Teodor Kufel's military views and political positions underwent significant evolution in the 1990s. He accepted Poland's membership in NATO. In 1996 he became one of the organizers and the most important activists of the Polish Army Generals Club, an influential organization of retired military commanders associated with the Ministry of National Defense and the General Staff of the Polish Armed Forces.

He supported Bronisław Komorowski, who is applying for re-election, before the 2015 Polish presidential election. In March 2016, his apartment was searched and the documents found were handed over to the Institute of National Remembrance.

Teodor Kufel was buried at the Powązki Military Cemetery in Warsaw.

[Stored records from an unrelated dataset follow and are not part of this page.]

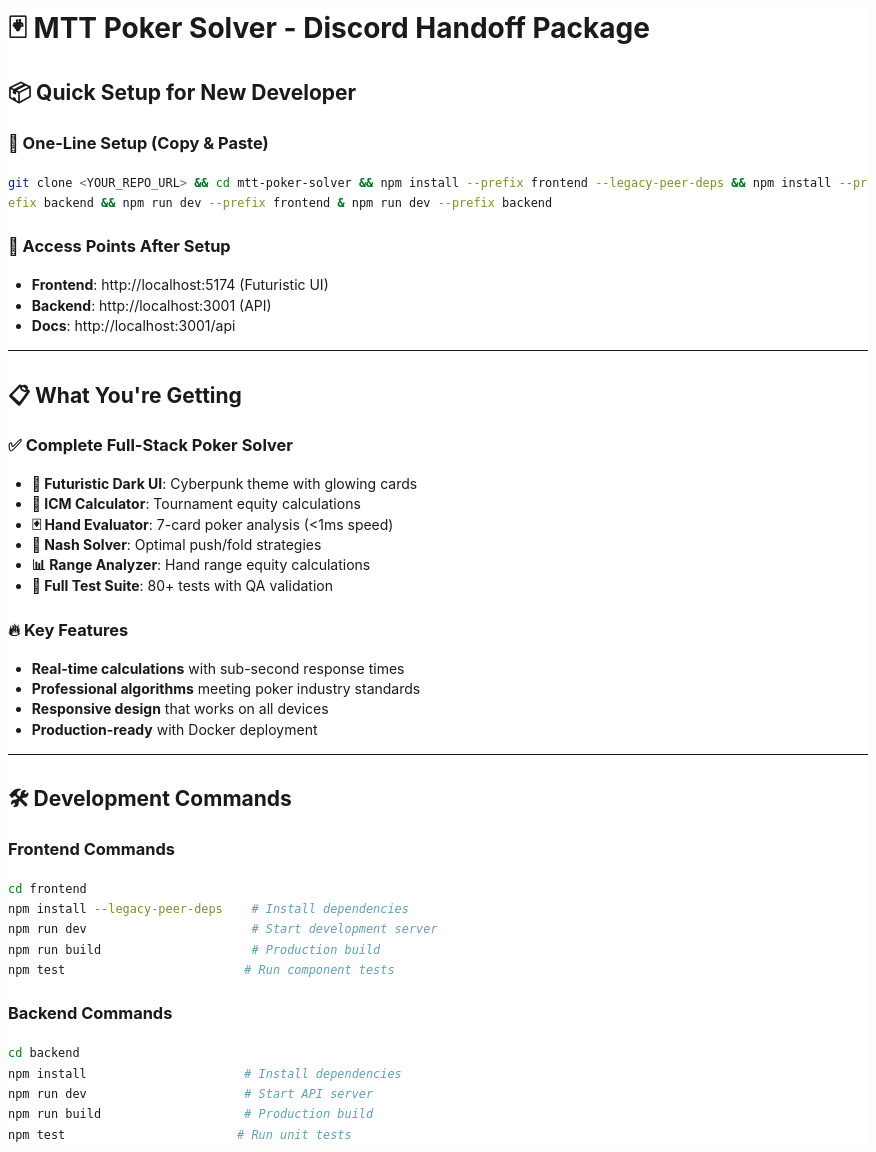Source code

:# 🃏 MTT Poker Solver - Discord Handoff Package

## 📦 Quick Setup for New Developer

### **🚀 One-Line Setup (Copy & Paste)**
```bash
git clone <YOUR_REPO_URL> && cd mtt-poker-solver && npm install --prefix frontend --legacy-peer-deps && npm install --prefix backend && npm run dev --prefix frontend & npm run dev --prefix backend
```

### **🎯 Access Points After Setup**
- **Frontend**: http://localhost:5174 (Futuristic UI)
- **Backend**: http://localhost:3001 (API)
- **Docs**: http://localhost:3001/api

---

## 📋 What You're Getting

### ✅ **Complete Full-Stack Poker Solver**
- **🎨 Futuristic Dark UI**: Cyberpunk theme with glowing cards
- **🧮 ICM Calculator**: Tournament equity calculations
- **🃏 Hand Evaluator**: 7-card poker analysis (<1ms speed)
- **🎯 Nash Solver**: Optimal push/fold strategies
- **📊 Range Analyzer**: Hand range equity calculations
- **🧪 Full Test Suite**: 80+ tests with QA validation

### 🔥 **Key Features**
- **Real-time calculations** with sub-second response times
- **Professional algorithms** meeting poker industry standards
- **Responsive design** that works on all devices
- **Production-ready** with Docker deployment

---

## 🛠️ Development Commands

### **Frontend Commands**
```bash
cd frontend
npm install --legacy-peer-deps    # Install dependencies
npm run dev                       # Start development server
npm run build                     # Production build
npm test                         # Run component tests
```

### **Backend Commands**
```bash
cd backend
npm install                      # Install dependencies
npm run dev                      # Start API server
npm run build                    # Production build
npm test                        # Run unit tests
```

==Awards and decorations==
- Polish
  - Order of the Banner of Labour, 1st Class (twice, 1968 and 1972)
  - Order of the Cross of Grunwald, 3rd Class (25 December 1943)
  - Commander's Cross of Order of Polonia Restituta (1964)
  - Officer's Cross of Order of Polonia Restituta
  - Knight's Cross of Order of Polonia Restituta
  - Silver Cross of Virtuti Militari (1945)
  - Golden Cross of Merit, (four times)
  - Silver Cross of Merit
  - Partisan Cross (1951)
  - Warsaw Uprising Cross (1982)
  - Medal of the 30th Anniversary of People's Poland (1974)
  - Medal of the 40th Anniversary of People's Poland (1984)
  - Medal for Warsaw 1939–1945
  - Medal of Victory and Freedom 1945 (1946)
  - Golden Medal of the Armed Forces in the Service of the Fatherland (1968)
  - Medal of the 10th Anniversary of People's Poland (1955)
  - Medal for Participation in the Battle of Berlin (1971)
  - Golden Medal of Merit for National Defence (1973)
  - Silver Medal of Merit for National Defence (1968)
  - Bronze Medal of Merit for National Defence (1966)
  - Medal of the National Education Commission
  - Silver Badge of Merit in the Protection of Public Order (1976)
  - Bronze Badge of Merit in the Protection of Public Order (1973)
  - Golden Decoration of the name of Janek Krasicki (1959)
- Soviet:
  - Order of the Red Banner (1968)
  - Order of Friendship of Peoples (1973)
  - Medal "For the Victory over Germany in the Great Patriotic War 1941–1945"
  - Jubilee Medal "Twenty Years of Victory in the Great Patriotic War 1941–1945" (1972)
  - Jubilee Medal "Forty Years of Victory in the Great Patriotic War 1941–1945" (1985)
  - Jubilee Medal "60 Years of the Armed Forces of the USSR" (1978)
- Other countries:
  - Friendship Medal (Vietnam)
  - Golden Medal Brotherhood in Arms (East Germany)
  - 30th Anniversary of the Bulgarian People's Army. (Bulgaria, 1974)
  - Jubilee Medal "50 Years of Victory in the Great Patriotic War 1941–1945" (Russia, 1995)

==Bibliography==

- Janusz Królikowski, Generałowie i admirałowie Wojska Polskiego 1943-1990, Toruń 2010, ISBN 978-83761-180-17.